Detection rates will increase with the addition of ultrasonography to maternal serum biochemical markers and the use of ultrasonographic markers such as nasal bone evaluation (15). As a result, we evaluated advanced maternal age in our sample using double, triple, and quadruple tests separately. The rate of fetal chromosome anomaly was 6.4% in the double test group and 5.8% in the quadruple test group. Fetal chromosome anomaly was detected in 2 of 105 patients with a rate of 1.9% who were evaluated as high risk by examining the triple test. This was similar to the rate of the patients without any screening test. Therefore, triple test appears to be a poor test in screening for chromosomal abnormalities in advanced maternal age. In our study, as in the literature, our rate of detecting chromosomal anomalies increased in the double test in which nasal bone and nuchal translucency were evaluated compared to the triple and quadruple tests.
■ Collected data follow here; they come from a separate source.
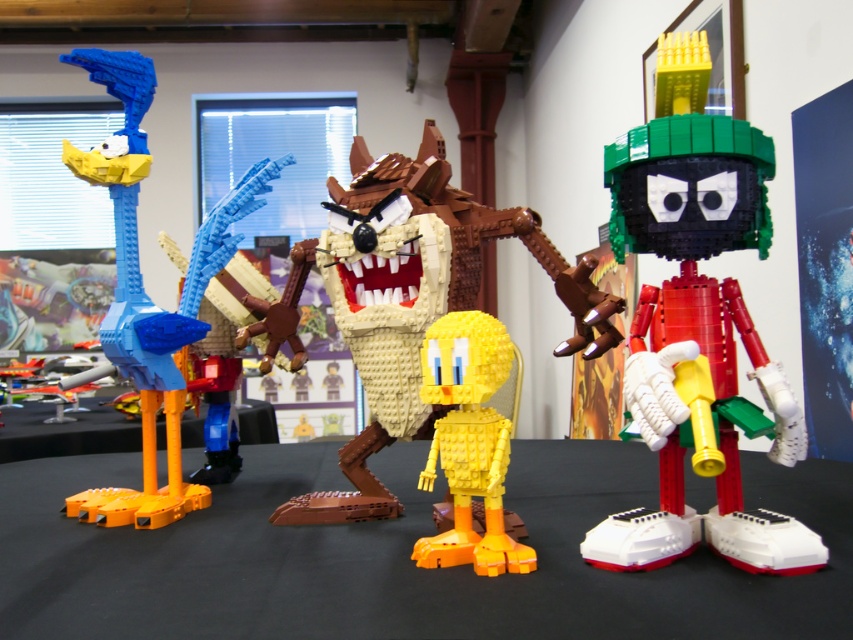
Question: Is brown matte/tile-like wolf at center to the left of yellow matte tweety bird at center from the viewer's perspective?

Choices:
 (A) yes
 (B) no

Answer: (A)

Question: Can you confirm if black plastic table at center is thinner than brown matte/tile-like wolf at center?

Choices:
 (A) no
 (B) yes

Answer: (A)

Question: Which point is closer to the camera taking this photo?

Choices:
 (A) (163, 444)
 (B) (427, 168)

Answer: (B)

Question: Which object is the closest to the brick red lego figure at right?

Choices:
 (A) brown matte/tile-like wolf at center
 (B) matte blue plastic bird at left
 (C) yellow matte tweety bird at center

Answer: (C)

Question: Which of these objects is positioned farthest from the yellow matte tweety bird at center?

Choices:
 (A) orange matte table at lower left
 (B) matte blue plastic duck at left
 (C) brown matte/tile-like wolf at center

Answer: (A)

Question: Considering the relative positions of orange matte table at lower left and matte blue plastic bird at left in the image provided, where is orange matte table at lower left located with respect to matte blue plastic bird at left?

Choices:
 (A) right
 (B) left

Answer: (B)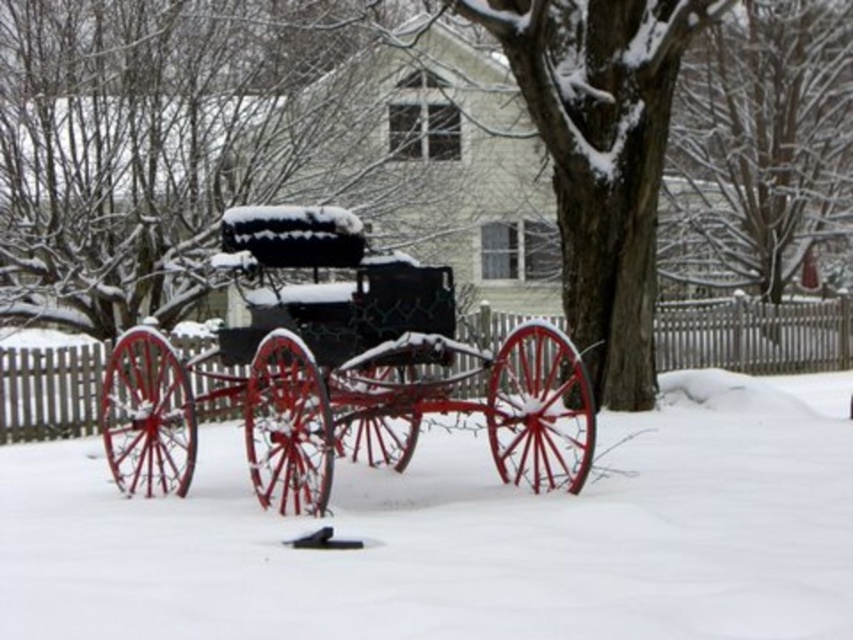
You are a delivery person who needs to deliver a package to the front of the metallic black carriage at center. The snow is 36.90 inches thick. Can you walk directly to the carriage without sinking into the white powdery snow at center?

The distance between the white powdery snow at center and the metallic black carriage at center is 36.90 inches. Since the snow is 36.90 inches thick, walking directly might cause you to sink into the white powdery snow at center.

You are standing at the origin point in the winter scene. There are two points marked in the image. Which point is closer to you, point (79,528) or point (527,422)?

Point (79,528) is in front of point (527,422), so it is closer to you.

You are standing at the point marked as point (463, 534). What is under your feet?

The white powdery snow at center is located at point (463, 534), so you are standing on the white powdery snow at center.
Trisomy 21 is the most common chromosomal anomaly among live births (3,4,16). Ocak et al. (11) found the frequency of trisomy 21 as 46% among fetal chromosome abnormalities after amniocentesis. In an analysis performed on 13,795 pregnant women, trisomy 21 was the most common, with 35.6%, among chromosomal anomalies after fetal karyotype analysis (17). In our study, among the abnormal karyotypes, Trisomy 21 was found to be the most common with a rate of 67.1%.
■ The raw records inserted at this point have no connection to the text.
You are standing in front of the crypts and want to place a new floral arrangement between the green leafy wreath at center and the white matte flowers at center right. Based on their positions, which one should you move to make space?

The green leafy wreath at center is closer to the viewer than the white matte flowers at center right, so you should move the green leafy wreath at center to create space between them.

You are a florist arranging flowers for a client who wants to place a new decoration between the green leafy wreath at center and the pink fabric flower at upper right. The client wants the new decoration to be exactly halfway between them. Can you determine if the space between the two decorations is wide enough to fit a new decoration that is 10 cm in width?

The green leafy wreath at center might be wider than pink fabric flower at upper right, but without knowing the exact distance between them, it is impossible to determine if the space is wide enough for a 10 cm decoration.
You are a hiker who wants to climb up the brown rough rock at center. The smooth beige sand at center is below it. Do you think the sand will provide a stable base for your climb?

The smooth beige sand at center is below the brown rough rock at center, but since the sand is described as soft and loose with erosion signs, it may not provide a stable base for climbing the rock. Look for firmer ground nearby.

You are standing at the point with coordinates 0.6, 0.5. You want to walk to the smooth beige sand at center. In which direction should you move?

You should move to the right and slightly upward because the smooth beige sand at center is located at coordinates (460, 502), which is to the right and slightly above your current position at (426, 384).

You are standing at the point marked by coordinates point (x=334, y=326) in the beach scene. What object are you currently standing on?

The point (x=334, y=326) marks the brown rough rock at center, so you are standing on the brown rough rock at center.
In the case of pregnant women with advanced maternal age who underwent both maternal serum test and NIPT, the rate of fetal chromosomal abnormality was shown to be higher than those who received only maternal serum test screening or fetal DNA screening in maternal blood (18). We did not incorporate patients who were admitted to our clinic with a positive NIPT test. In our country NIPT is not widely used as it is not paid for by insurances due to its cost. In the future, fetal chromosome determination will be made easier and with less risk in case of widespread use.
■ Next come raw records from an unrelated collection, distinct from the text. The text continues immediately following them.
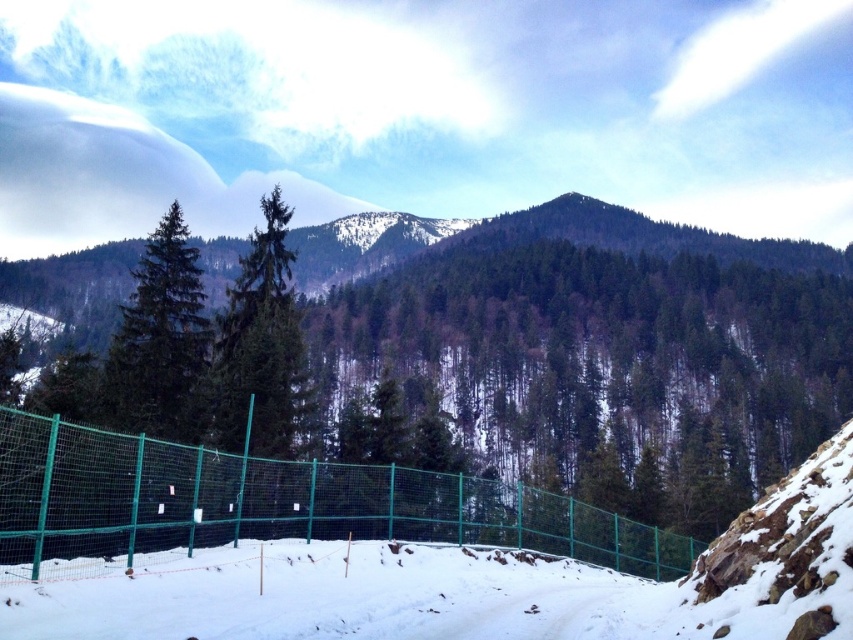
This screenshot has width=853, height=640. In order to click on green mesh fence at lower left in this screenshot , I will do (277, 502).

Is point (97, 554) positioned in front of point (374, 572)?

Yes, point (97, 554) is in front of point (374, 572).

Is point (265, 508) positioned after point (277, 540)?

That is False.

Where is `green mesh fence at lower left`? This screenshot has width=853, height=640. green mesh fence at lower left is located at coordinates (277, 502).

Is point (312, 328) more distant than point (509, 532)?

Yes.

Who is higher up, green wire mesh fence at center or green mesh fence at lower left?

green wire mesh fence at center is higher up.

Who is more forward, (225, 504) or (57, 461)?

Positioned in front is point (57, 461).

You are a GUI agent. You are given a task and a screenshot of the screen. Output one action in this format:
    pyautogui.click(x=<x>, y=<y>)
    Task: Click on the green wire mesh fence at center
    The width and height of the screenshot is (853, 640).
    Given the screenshot: What is the action you would take?
    pyautogui.click(x=460, y=403)

Between point (225, 618) and point (247, 305), which one is positioned behind?

Positioned behind is point (247, 305).

Who is more forward, (41, 620) or (248, 371)?

Positioned in front is point (41, 620).

Locate an element on the screen. The image size is (853, 640). white snow ski slope at lower center is located at coordinates (x=329, y=595).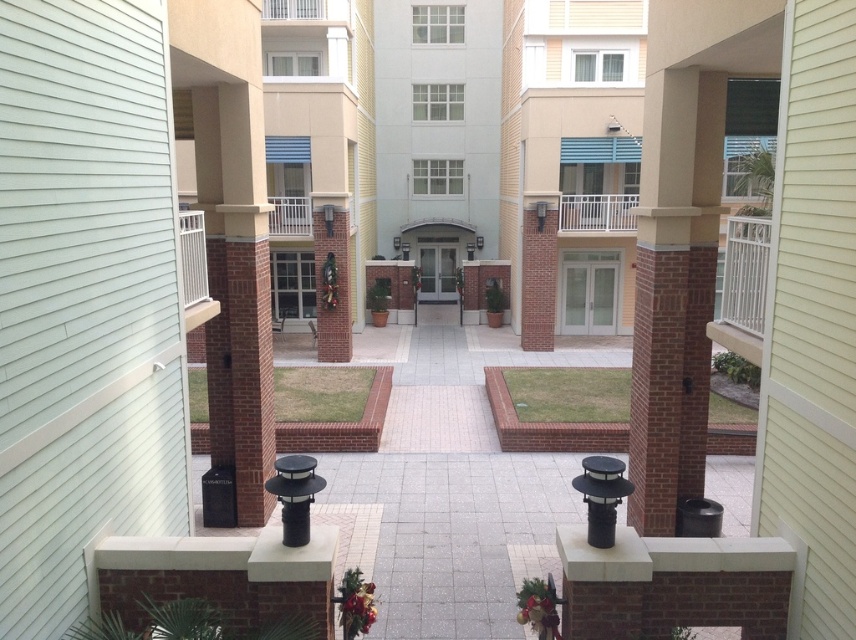
Question: Does white painted wood balcony at left appear over white metal railing at upper center?

Choices:
 (A) yes
 (B) no

Answer: (B)

Question: Does white painted wood balcony at left have a lesser width compared to white metal balcony at upper center?

Choices:
 (A) yes
 (B) no

Answer: (A)

Question: Is white metal railing at upper center positioned in front of white metal balcony at upper center?

Choices:
 (A) no
 (B) yes

Answer: (A)

Question: Which point is closer to the camera?

Choices:
 (A) (186, 316)
 (B) (308, 221)
 (C) (629, 216)

Answer: (A)

Question: Which of these objects is positioned closest to the white metal railing at upper center?

Choices:
 (A) white metal balcony at upper center
 (B) white painted wood balcony at left

Answer: (A)

Question: Which point is farther from the camera taking this photo?

Choices:
 (A) (620, 198)
 (B) (207, 298)

Answer: (A)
In the study of Bornstein et al. (19), the benefit of genetic amniocentesis for the only advanced maternal age, far outweighed the risk of fetal death associated with amniocentesis. In another study, performing invasive intervention only because of advanced maternal age was found to be more costly and the risk of fetal demise was higher, therefore, the authors recommended to use maternal serum analytes and ultrasound with advanced maternal age (20). In our study, in 180 patients with pathology on ultrasound, 5 fetal demises were observed after the procedure. Three of these 5 fetuses had large cystic hygroma and 2 had hydrops fetalis. However, no fetal loss due to invasive procedures was observed in 687 pregnant women whose fetuses appeared normal on ultrasound.
Study Limitations
Our clinic is a tertiary center where fetuses with pathological ultrasound findings are frequently referred, therefore the results may be different according to a population-based study.
CONCLUSION
In conclusion the risk of chromosomal abnormalities for fetuses with a high risk of Down syndrome in the triple test was found to be comparable to that of pregnant women who received regular amniocentesis due to advanced age without any test. Therefore, it does not seem reasonable to advise triple testing for pregnant women of old age. Instead, double, or quadruple test screening may be performed, or direct amniocentesis may be recommended as the risk of miscarriage is very low.
Ethics Committee Approval: Ethical approval for our study was obtained from İstanbul Esenyurt University, dated 17.02.2022 and numbered 2022/02-14.
Informed Consent: Retrospective study.
Peer-review: Externally and internally peer-reviewed.
Author Contributions: Design - S.S.; Data Collection and/or Processing - S.S., M.B., A.G.; Analysis and/or Interpretation - G.B.; Literature Search - G.B.; Writing - S.S., M.B.
Conflict of Interest: The authors have no conflict of interest to declare.
Financial Disclosure: The authors declared that this study has received no financial support.